Reuters has reported, citing two people familiar with the matter, that US officials have approved license applications worth hundreds of millions of dollars for Huawei to purchase chips for its growing auto component business.
The approval is somewhat surprising considering the US added Huawei to an export blacklist for smartphone and networking chips.
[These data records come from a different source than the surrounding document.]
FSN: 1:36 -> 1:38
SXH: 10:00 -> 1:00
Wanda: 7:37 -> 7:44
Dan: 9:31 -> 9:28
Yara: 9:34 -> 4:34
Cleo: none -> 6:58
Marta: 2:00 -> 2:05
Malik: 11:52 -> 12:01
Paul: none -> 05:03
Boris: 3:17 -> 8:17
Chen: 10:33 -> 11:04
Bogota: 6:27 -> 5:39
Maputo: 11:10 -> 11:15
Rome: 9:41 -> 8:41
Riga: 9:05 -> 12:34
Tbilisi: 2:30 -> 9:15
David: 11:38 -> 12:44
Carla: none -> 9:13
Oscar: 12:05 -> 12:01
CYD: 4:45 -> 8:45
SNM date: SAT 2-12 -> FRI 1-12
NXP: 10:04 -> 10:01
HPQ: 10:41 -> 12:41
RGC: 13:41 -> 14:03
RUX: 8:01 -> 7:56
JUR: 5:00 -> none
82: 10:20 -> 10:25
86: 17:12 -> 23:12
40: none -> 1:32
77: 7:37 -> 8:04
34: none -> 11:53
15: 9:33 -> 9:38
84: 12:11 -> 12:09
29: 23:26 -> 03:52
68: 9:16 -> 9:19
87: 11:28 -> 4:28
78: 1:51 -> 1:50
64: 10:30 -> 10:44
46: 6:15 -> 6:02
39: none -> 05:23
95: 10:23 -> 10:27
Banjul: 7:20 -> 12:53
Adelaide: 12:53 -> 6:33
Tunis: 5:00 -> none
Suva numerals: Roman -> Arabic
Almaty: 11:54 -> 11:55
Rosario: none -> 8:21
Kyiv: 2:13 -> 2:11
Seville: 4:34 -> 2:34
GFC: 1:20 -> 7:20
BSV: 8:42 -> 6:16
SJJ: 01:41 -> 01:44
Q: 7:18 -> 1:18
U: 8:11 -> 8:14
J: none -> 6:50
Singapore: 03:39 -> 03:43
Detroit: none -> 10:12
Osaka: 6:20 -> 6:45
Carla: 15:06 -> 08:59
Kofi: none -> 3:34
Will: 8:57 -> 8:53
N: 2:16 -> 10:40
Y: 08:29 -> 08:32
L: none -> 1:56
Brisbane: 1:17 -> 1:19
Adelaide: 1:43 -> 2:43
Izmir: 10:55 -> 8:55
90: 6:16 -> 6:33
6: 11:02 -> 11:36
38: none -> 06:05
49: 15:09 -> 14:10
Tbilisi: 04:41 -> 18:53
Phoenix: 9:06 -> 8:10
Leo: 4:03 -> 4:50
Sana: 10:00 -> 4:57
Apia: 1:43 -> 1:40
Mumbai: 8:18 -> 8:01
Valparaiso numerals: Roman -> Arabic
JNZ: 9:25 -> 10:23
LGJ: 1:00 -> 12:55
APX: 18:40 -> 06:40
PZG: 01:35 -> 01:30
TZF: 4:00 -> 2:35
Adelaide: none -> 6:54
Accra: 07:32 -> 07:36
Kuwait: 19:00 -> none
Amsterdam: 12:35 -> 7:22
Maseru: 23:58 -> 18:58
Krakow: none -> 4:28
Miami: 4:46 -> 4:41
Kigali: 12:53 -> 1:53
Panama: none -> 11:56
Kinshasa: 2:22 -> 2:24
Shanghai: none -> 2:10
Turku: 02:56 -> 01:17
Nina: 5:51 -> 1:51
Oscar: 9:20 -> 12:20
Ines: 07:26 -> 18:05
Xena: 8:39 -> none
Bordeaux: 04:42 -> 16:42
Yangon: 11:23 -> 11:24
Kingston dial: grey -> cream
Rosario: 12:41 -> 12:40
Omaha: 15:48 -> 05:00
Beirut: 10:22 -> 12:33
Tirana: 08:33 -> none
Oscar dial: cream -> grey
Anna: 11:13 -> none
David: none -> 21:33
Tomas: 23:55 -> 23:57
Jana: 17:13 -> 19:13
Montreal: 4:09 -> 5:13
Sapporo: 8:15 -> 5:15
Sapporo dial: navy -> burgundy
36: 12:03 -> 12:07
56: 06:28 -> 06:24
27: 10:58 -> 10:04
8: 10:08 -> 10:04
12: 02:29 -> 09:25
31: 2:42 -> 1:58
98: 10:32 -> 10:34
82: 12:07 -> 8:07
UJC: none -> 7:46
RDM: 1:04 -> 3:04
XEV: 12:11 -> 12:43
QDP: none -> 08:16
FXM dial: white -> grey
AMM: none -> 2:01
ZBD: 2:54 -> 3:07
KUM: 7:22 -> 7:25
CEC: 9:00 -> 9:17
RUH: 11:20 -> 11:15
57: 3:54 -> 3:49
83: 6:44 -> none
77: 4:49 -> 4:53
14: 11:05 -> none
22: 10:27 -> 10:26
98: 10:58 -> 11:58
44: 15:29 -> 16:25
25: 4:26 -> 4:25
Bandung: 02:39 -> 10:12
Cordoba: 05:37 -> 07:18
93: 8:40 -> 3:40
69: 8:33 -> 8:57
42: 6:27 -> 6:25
Former President Donald Trump declared the Chinese firm a national security threat.
The US essentially made it difficult or impossible for the Chinese company to access components such as microprocessors that utilise US design or manufacturing technology.
And that US hardline policy showed no signs of being overturned by Trump’s successor, Joe Biden, with the US continuing to apply more restrictions on Huawei, most recently on 5G chips.
In June this year the US Federal Communications Commission granted initial approval for rules banning new Huawei and ZTE equipment, and required US carriers to ‘rip and replace’ any Huawei kit.
It is fair to say the US blacklisting has badly dented the fortunes of Huawei, and cost it a leading position in the smartphone market.
Despite that, last week Huawei Chairman Guo Ping vowed to return to the firm to the smartphone ‘throne’, despite no official change in US sanctions against the firm.
In the past few weeks however, people familiar with the application process told Reuters the US has granted licenses authorising suppliers to sell chips to Huawei for vehicle systems, such as video screens and sensors.
This will be welcome news for the Chinese firm as it seeks to refocus on areas that are not impacted by the US export restrictions.
And it should be remembered that the computer chips found in cars, vans and lorries are not considered leading edge or sophisticated.
Indeed, often these car chips are fairly old and therefore proven and robust.
This in turn lowers the threshold for US approval, which seeks to ban the Chinese firm from accessing more sophisticated chips.
One person close to the license approvals told Reuters the US government is granting licenses for chips in vehicles that may have other components with 5G capability.
Asked about the automotive licenses, a US Department of Commerce spokesperson said the government continues to consistently apply licensing policies “to restrict Huawei’s access to commodities, software, or technology for activities that could harm US national security and foreign policy interests.”
A Huawei spokesperson meanwhile declined to comment on the licenses.
“We are positioning ourselves as a new component provider for intelligent connected vehicles and our aim is to help OEMs (manufacturers) build better vehicles,” the Huawei spokesperson did tell Reuters.